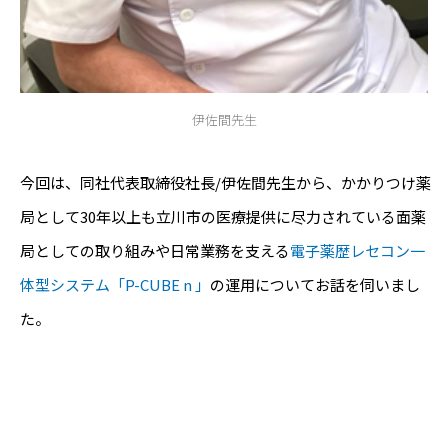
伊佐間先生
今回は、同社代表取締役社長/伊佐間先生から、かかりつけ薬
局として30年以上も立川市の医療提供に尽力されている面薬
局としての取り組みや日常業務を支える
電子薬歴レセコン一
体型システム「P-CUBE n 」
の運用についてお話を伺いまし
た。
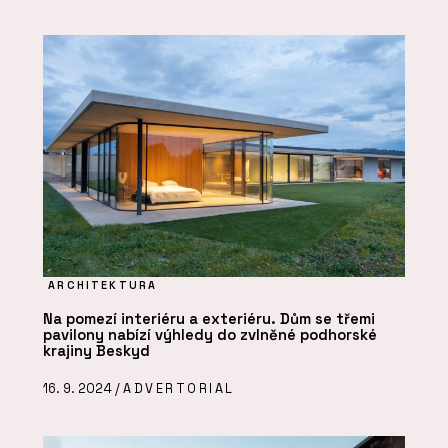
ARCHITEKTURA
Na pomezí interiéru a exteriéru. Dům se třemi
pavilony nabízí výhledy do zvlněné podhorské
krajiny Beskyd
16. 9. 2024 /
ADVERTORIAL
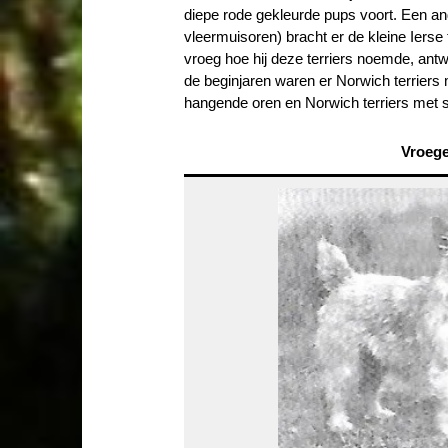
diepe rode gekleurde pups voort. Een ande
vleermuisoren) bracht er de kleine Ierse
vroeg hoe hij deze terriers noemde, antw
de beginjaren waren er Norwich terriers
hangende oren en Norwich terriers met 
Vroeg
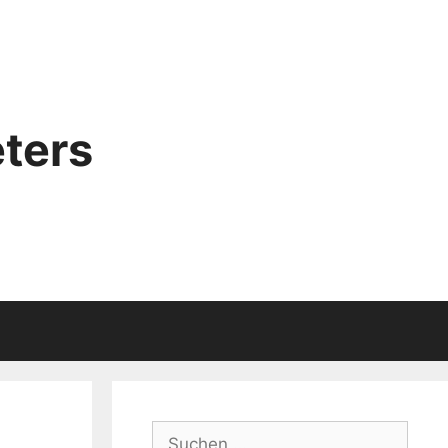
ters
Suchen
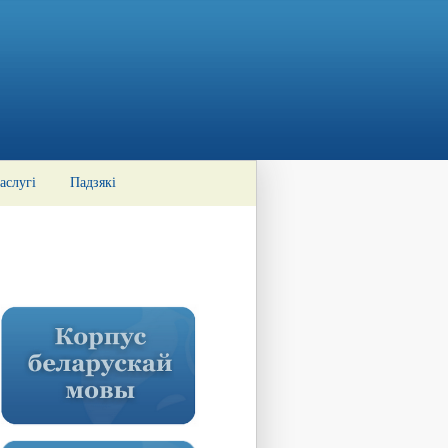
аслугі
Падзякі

== == ==

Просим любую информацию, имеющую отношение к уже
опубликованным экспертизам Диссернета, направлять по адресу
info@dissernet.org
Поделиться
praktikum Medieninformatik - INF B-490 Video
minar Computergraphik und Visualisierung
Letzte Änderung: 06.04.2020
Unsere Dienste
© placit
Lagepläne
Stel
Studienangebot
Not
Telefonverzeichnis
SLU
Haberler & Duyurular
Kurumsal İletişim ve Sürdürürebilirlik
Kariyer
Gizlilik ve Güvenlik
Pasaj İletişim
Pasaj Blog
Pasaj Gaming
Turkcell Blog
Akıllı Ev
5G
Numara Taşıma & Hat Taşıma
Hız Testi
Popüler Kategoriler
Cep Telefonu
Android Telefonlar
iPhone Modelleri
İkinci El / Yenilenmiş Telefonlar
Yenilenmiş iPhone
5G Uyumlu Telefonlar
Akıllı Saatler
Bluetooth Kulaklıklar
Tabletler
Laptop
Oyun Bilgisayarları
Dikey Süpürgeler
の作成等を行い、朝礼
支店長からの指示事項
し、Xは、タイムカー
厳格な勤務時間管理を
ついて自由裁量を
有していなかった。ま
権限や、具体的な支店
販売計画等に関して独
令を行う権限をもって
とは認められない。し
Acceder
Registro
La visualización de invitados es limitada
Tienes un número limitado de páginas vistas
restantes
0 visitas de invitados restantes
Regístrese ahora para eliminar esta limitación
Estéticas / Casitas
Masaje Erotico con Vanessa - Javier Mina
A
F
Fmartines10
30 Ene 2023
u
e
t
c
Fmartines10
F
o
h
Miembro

== == ==

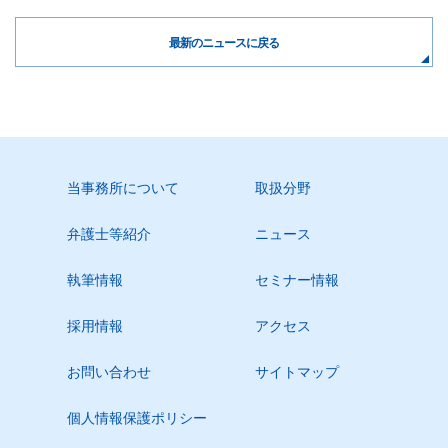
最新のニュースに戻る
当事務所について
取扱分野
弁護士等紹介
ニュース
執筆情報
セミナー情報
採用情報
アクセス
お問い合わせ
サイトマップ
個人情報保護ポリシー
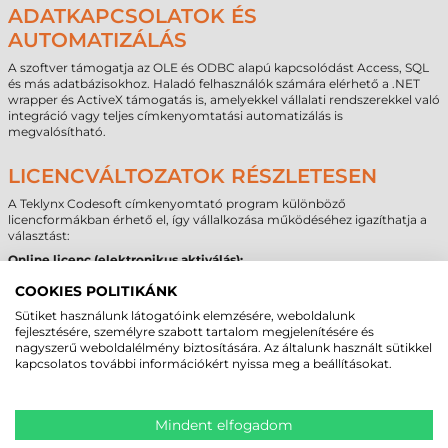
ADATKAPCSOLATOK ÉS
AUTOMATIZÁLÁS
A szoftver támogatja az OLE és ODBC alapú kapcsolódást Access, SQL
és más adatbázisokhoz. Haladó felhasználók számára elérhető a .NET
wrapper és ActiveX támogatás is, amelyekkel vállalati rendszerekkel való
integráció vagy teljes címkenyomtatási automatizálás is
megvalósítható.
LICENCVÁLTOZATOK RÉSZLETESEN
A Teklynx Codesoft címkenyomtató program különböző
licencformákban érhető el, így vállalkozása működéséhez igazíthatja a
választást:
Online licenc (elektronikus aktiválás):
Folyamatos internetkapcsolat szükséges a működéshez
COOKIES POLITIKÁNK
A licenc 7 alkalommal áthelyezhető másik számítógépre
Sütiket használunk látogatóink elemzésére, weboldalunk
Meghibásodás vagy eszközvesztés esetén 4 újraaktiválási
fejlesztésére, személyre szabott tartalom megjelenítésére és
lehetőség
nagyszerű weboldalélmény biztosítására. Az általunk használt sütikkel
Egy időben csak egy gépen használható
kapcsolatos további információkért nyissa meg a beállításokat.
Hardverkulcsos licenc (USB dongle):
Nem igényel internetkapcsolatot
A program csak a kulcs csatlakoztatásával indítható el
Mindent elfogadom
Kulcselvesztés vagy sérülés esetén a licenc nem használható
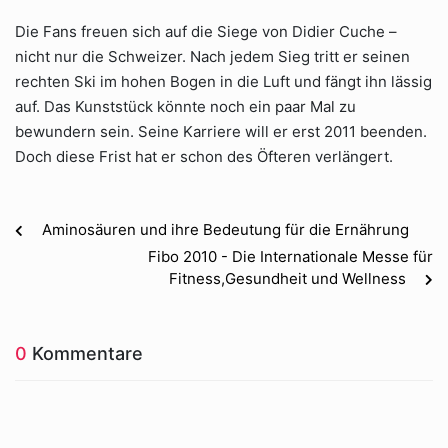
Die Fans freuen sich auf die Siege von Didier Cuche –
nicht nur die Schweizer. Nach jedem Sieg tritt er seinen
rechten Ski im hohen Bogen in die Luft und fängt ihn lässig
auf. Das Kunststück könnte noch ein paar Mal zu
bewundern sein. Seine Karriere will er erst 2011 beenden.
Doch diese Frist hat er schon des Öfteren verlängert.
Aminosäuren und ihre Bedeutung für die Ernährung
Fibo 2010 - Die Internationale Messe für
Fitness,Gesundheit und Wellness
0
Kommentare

== == ==

* _Goal of the exercise_
Extract every line in the items above that contains the string "restantes". Treat uppercase and lowercase letters as different.

* _Response box_
restantes
0 visitas de invitados restantes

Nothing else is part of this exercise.